6. Consider Supplements
Several compounds are thought to reduce cravings, with pretty solid evidence to back them up:
- Spinach extract: This is a lesser-known supplement extracted from the thylakoid membranes of green plants like spinach. Thylakoids have been found to delay fat digestion by inhibiting lipase, increasing the levels of satiety hormones like CCK and GLP-1, and reducing ghrelin activity. One study with overweight women found that taking 5 grams of spinach extract reduced cravings for chocolate and high-sugar foods by 87 to 95%, leading to more significant weight loss.
- Chromium: Chromium picolinate has been shown to impact blood sugar management, appetite, food intake, and cravings. Research with overweight women found that taking 1 mg of chromium picolinate led to reduced food intake, hunger levels, and cravings for fatty foods.
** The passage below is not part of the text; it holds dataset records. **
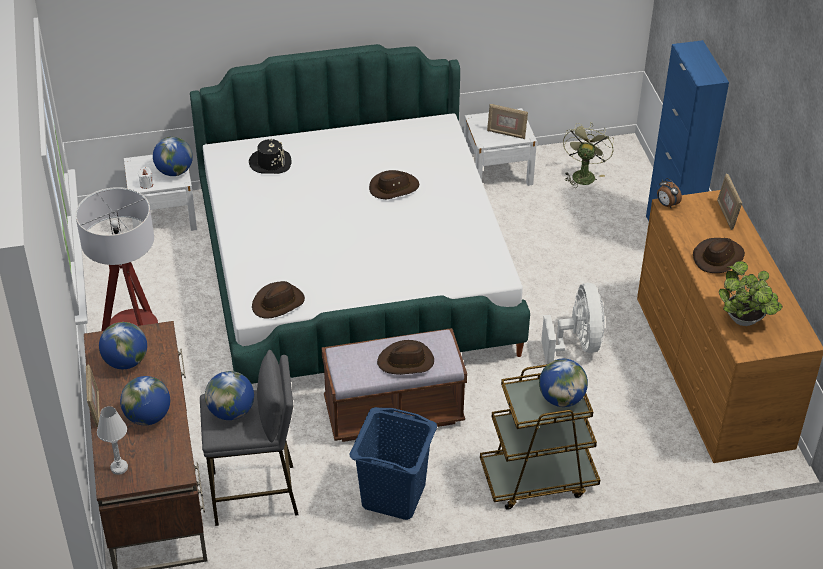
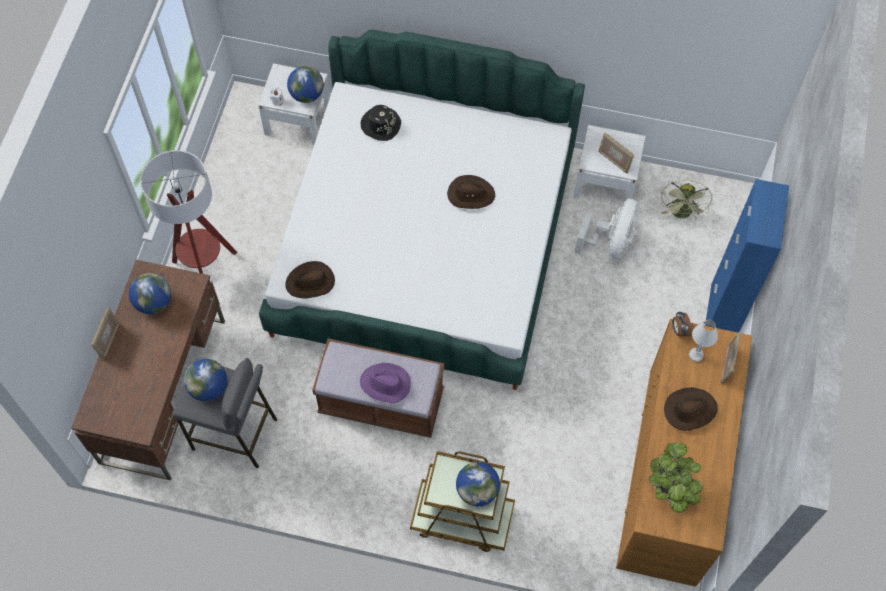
camera: 25 degrees right, 20 degrees up
white table lamp [97,406,128,475] -> white table lamp moved to [689,320,718,362]
globe [120,376,170,425] -> none
blue laundry basket [350,407,437,520] -> none
brown hat [377,340,434,375] -> purple hat [360,363,411,403]
white fan [541,283,605,364] -> white fan moved to [574,199,639,258]
green fan [563,123,614,188] -> green fan turned 150 degrees clockwise [661,180,712,220]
- Berberine: Berberine is known for its role in blood sugar management, as it activates the AMPK pathway, which pulls glucose from the blood into cells for energy. It’s also been shown to suppress appetite—in research with mice, berberine reduced overall food intake by 47.5%.
7. Get Enough Sleep
If you’ve ever pulled an all-nighter or tried to skimp by on just a few hours of sleep, you know that your first choice of food is typically not green smoothies and salads—you’re going for the donuts, breakfast burritos, or pancakes.
Research has shown that just one night of poor sleep can drastically increase your cravings for sweet or carb-loaded foods the next day. This is because a lack of sleep can affect hunger hormones like leptin and ghrelin, increasing cravings for unhealthy foods.
So, while the tip to get enough sleep may not help you right in this moment of cravings, trying to focus on increasing your quality of sleep each night can curb your cravings in the future.
8. Manage Your Stress
Easier said than done, we know! Chronic stress can drastically increase your cravings for unhealthy comfort foods, so stress management is critical for curbing cravings.
Research shows that women under stress eat significantly more calories and experience more cravings than women who aren’t stressed. Plus, stress increases cortisol levels—a hormone linked to belly fat gain.
Stress management can include meditation, deep breathing or breathwork, yoga, exercise, therapy, journaling, or other self-care activities that you enjoy.
9. Practice Mindful Eating
Eating in front of the TV or while scrolling through Instagram are surefire ways to overeat. Conversely, mindful eating involves increased awareness of the sensations related to eating (like sight, smell, and taste) and how full or hungry you are. Rather than mindlessly eating whatever is in front of you, you learn to distinguish between cravings and true hunger.
Most people who eat more mindfully eat less at each meal, become more in tune with their bodies, and have fewer cravings for unhealthy foods.
10. Don’t Deprive Yourself
Last but not least, overly restricting foods makes us more likely to crave them—for most people, that is. While some people do okay with cutting things entirely out of their lives, the majority of us don’t like to feel deprived. When we add occasional treats, we’re less likely to crave and binge them later. This is why most diets fail—because people can’t keep up with the high levels of restriction, and it backfires.
It’s normal to have cravings every now and then, and occasional indulgence is fine. The key is to make most of your choices healthy, leading to a balanced and sustainable diet.
When the cravings just won’t quit, try eating more protein and fiber, hydrating, snacking on fermented foods, walking, and considering supplements like spinach extract or berberine. General lifestyle tips to practice in your day-to-day routine to reduce cravings in the future include eating regularly, getting enough sleep, managing your stress, not overly restricting, and practicing mindful eating.